淀川の野草第8回


季節を告げる素敵な草花を探してみよう! 文/有馬忠雄


 キンエノコロ
名前の通りエノコログサの仲間だが、実(詳しくは小穂という)の付け根にある剛毛が金色であるところからこう呼んでいる。エノコログサではこの剛毛が緑色な訳だ。高水敷きの工事跡など荒れ地の先駆者になっていることが多い。密生して、特に夕日を受けているときは、金色の輪郭の中に穂のシルエットが美しい。
三島江地区
キンエノコロ
 ヒガンバナ
秋のお彼岸になると、いきなりという感じで燃えるような赤い花が見られるようになる。

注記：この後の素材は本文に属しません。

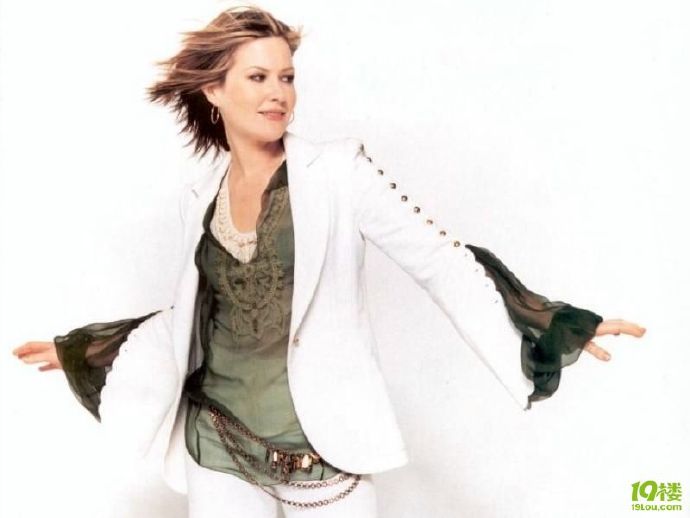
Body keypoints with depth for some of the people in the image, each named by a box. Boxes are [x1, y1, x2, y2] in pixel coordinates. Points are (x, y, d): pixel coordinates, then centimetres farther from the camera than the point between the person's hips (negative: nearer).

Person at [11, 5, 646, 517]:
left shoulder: (337, 170, -9)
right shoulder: (200, 198, 4)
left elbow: (440, 259, -12)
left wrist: (551, 329, -20)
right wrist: (77, 348, 18)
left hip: (322, 444, -3)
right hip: (219, 444, 4)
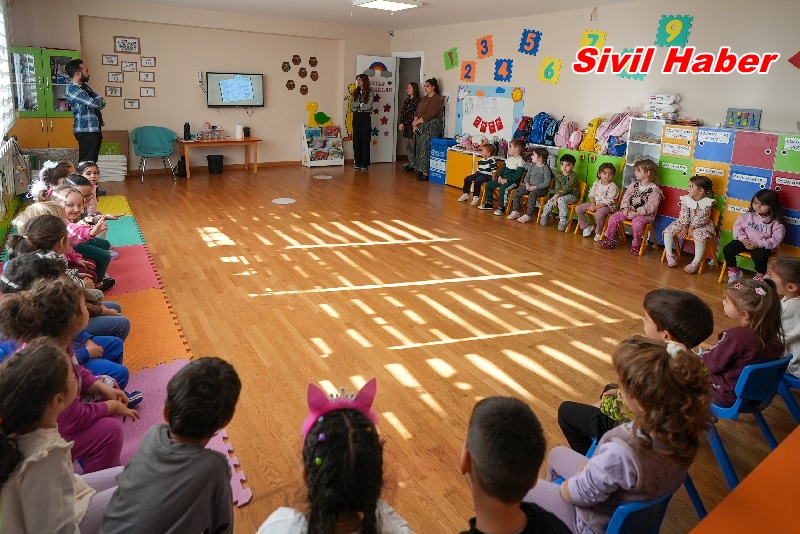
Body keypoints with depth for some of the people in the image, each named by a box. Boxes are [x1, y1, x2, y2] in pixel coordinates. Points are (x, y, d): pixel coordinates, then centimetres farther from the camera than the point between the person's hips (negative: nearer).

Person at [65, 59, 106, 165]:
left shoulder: (84, 86, 14)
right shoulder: (72, 90, -14)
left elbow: (101, 101, 13)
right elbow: (94, 103, -21)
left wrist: (98, 102, -9)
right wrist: (100, 101, 1)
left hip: (95, 129, 9)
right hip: (86, 131, -9)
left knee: (93, 161, 12)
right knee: (86, 163, -8)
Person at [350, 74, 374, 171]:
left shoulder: (370, 92, 0)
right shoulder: (355, 92, 12)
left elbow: (368, 106, -10)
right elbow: (352, 105, 1)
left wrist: (358, 106, -3)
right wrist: (362, 104, -8)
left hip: (365, 117, -4)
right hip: (356, 117, 4)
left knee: (365, 140, -3)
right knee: (356, 139, 3)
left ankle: (365, 163, 1)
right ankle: (357, 162, 8)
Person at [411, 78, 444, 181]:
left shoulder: (437, 99, -11)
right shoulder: (424, 99, 17)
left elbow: (428, 115, -18)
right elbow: (417, 112, 14)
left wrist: (416, 122, -10)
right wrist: (415, 124, -3)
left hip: (431, 127, -9)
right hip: (421, 127, 9)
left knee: (426, 149, -9)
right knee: (420, 149, 8)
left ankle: (426, 173, -6)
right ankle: (421, 170, 14)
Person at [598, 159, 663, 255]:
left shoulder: (654, 190, -12)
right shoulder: (634, 184, 7)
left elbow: (649, 207, -17)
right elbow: (626, 196, 6)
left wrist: (636, 213, -24)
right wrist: (626, 208, -10)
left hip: (645, 214, -6)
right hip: (630, 211, 6)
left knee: (637, 223, -37)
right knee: (613, 218, -11)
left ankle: (636, 245, -14)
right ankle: (610, 240, 4)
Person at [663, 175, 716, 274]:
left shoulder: (708, 203, -11)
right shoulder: (686, 199, -1)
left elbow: (701, 218, -17)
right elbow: (684, 215, -6)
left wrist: (691, 228, -23)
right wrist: (685, 227, -16)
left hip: (700, 225, -4)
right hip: (685, 223, 4)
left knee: (700, 237, -35)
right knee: (668, 231, -13)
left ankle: (696, 263, -26)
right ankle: (670, 256, -3)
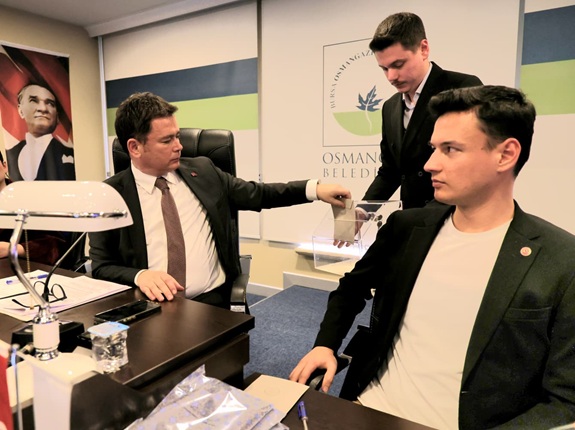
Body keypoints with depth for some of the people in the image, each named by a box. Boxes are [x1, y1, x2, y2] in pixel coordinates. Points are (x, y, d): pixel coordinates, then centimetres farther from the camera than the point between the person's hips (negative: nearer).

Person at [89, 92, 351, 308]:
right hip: (151, 307, -1)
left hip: (212, 301, 2)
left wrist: (314, 189, 4)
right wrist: (140, 275, -21)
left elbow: (257, 194, 14)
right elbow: (101, 267, 1)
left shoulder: (201, 170, 7)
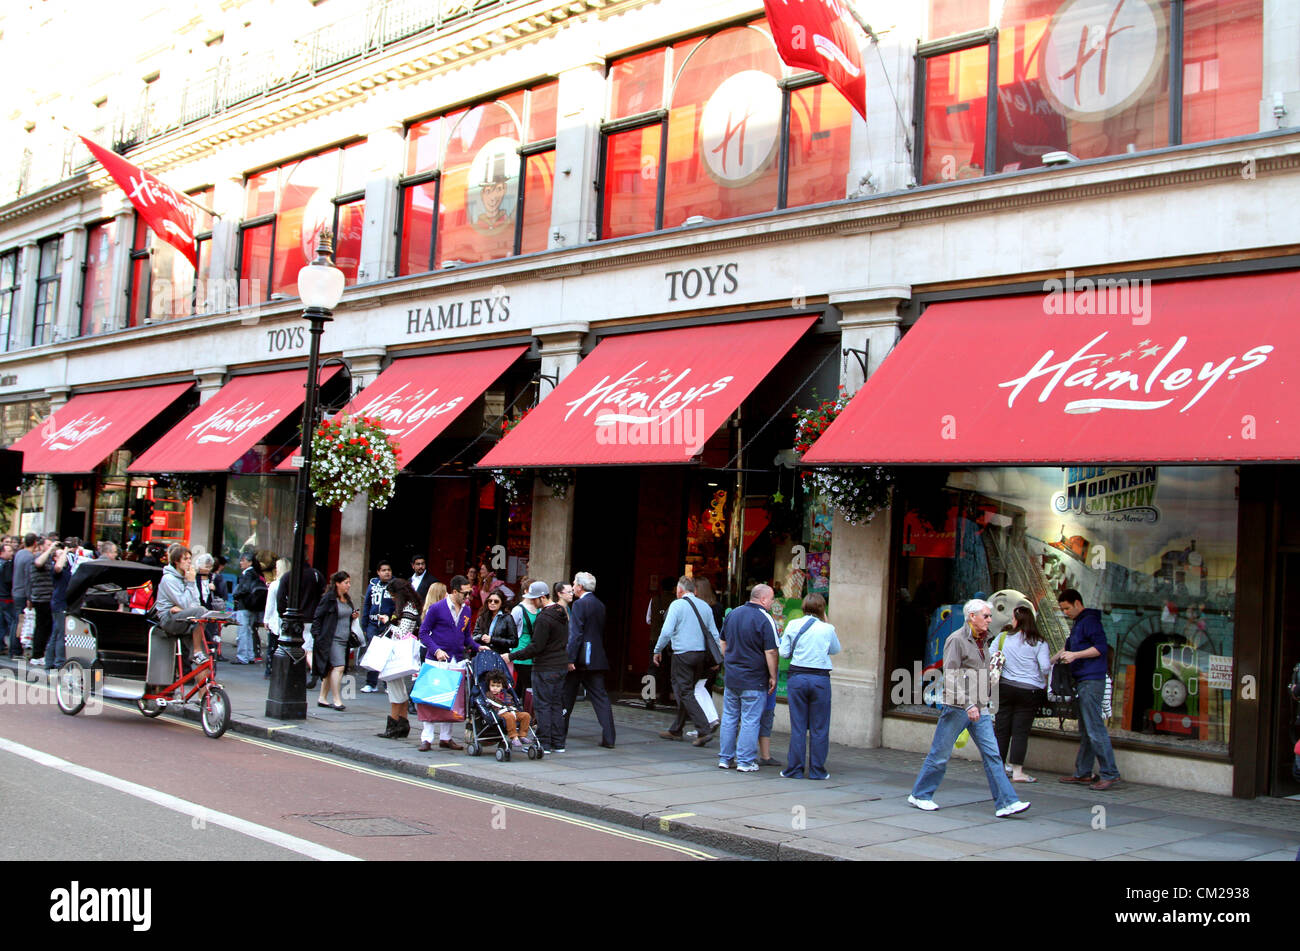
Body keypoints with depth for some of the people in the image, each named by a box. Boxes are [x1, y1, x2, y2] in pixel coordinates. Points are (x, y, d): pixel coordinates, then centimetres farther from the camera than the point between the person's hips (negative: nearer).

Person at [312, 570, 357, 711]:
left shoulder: (347, 599, 14)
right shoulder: (329, 598, -10)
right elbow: (317, 617, -9)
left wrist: (353, 616, 5)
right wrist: (317, 636, -15)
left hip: (344, 640, 8)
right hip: (331, 640, -8)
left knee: (330, 669, 12)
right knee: (339, 666, -15)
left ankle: (322, 698, 20)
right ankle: (336, 700, -11)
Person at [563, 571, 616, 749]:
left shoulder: (579, 605, -11)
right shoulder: (600, 605, 11)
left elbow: (576, 634, -17)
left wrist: (570, 659, -18)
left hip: (581, 660, -6)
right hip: (598, 659, 6)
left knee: (567, 696, 8)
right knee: (601, 698, 3)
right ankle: (608, 738, -3)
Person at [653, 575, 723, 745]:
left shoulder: (677, 605, -6)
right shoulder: (705, 606, 11)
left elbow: (667, 631, -14)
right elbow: (715, 634, 10)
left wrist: (657, 651, -2)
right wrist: (716, 658, 15)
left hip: (683, 654, -7)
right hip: (702, 654, 7)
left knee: (685, 693, -3)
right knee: (687, 692, 15)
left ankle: (704, 730, -14)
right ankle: (676, 730, 23)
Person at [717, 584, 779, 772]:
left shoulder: (733, 614, 8)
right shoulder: (765, 619, -14)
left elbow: (723, 642, 17)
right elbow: (770, 652, -16)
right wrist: (773, 676, -7)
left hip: (731, 677, 6)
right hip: (754, 680, -6)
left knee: (729, 718, 13)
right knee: (750, 721, 1)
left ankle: (725, 758, 19)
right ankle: (745, 761, 3)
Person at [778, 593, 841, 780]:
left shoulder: (793, 625, -2)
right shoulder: (827, 629, -3)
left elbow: (783, 652, 1)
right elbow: (836, 650, 15)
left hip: (797, 677, 1)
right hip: (820, 679, -1)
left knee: (797, 727, 7)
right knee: (819, 728, 7)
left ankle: (795, 769, 9)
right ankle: (817, 770, 10)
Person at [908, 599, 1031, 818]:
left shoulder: (982, 640, 14)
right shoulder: (956, 640, -11)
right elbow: (950, 676, -17)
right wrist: (967, 705, -23)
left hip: (979, 708, 7)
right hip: (957, 707, -7)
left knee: (992, 753, -1)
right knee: (940, 754, 1)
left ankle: (1005, 803, -3)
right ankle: (919, 795, 16)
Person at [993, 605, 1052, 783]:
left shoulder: (1002, 637, 1)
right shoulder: (1039, 643, -5)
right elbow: (1045, 667, -11)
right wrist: (1045, 683, 8)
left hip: (1005, 687, 2)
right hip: (1030, 691, -2)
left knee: (1001, 729, 9)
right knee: (1021, 731, 1)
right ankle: (1017, 771, 0)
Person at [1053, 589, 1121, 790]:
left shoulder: (1089, 621, -8)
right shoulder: (1078, 624, 23)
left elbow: (1101, 647, -18)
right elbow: (1068, 648, 35)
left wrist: (1075, 655, -21)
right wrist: (1048, 662, 31)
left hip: (1092, 681, -10)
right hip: (1083, 682, 10)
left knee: (1095, 728, -12)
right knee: (1085, 730, 11)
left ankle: (1110, 773, -11)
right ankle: (1083, 773, 13)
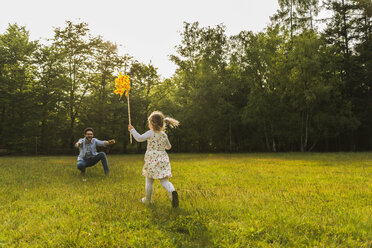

ほんとに季節を知っているんだなあと実感させられるのが不思議なくらい。別名・地方名どの名も彼岸に咲くところから来たものと思われるが、花の頃に葉が見られないというハミズハナミズの地方名が好きだ。なぜかというと、この草の生き様をしっかり捉えているからだ。
三矢地区
ヒガンバナ
 コセンダングサ
草むらに遊ぶ子供達が言う「ひっつきむし」の一つである。実の先が3、4本に分かれそれぞれに刺が生えていて衣服にくっつきやすい。センダングサ・アメリカセンダングサなど、同じ特徴(ひっつきむし)を持った仲間が淀川で生育しているが、コセンダングサの花には花びらが見あたらないという特徴がある。